◆ Exercise prompt: Exactly as written, reproduce the lines from the one that contains "220 219 8945" through the end of the records.

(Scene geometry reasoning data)
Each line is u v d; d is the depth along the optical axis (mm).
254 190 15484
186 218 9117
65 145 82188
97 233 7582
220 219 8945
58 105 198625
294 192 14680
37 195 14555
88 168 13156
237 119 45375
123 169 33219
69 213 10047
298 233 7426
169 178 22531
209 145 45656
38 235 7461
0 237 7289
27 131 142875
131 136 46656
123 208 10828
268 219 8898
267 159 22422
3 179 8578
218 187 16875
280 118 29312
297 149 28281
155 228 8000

◆ Result of this task:
220 219 8945
58 105 198625
294 192 14680
37 195 14555
88 168 13156
237 119 45375
123 169 33219
69 213 10047
298 233 7426
169 178 22531
209 145 45656
38 235 7461
0 237 7289
27 131 142875
131 136 46656
123 208 10828
268 219 8898
267 159 22422
3 179 8578
218 187 16875
280 118 29312
297 149 28281
155 228 8000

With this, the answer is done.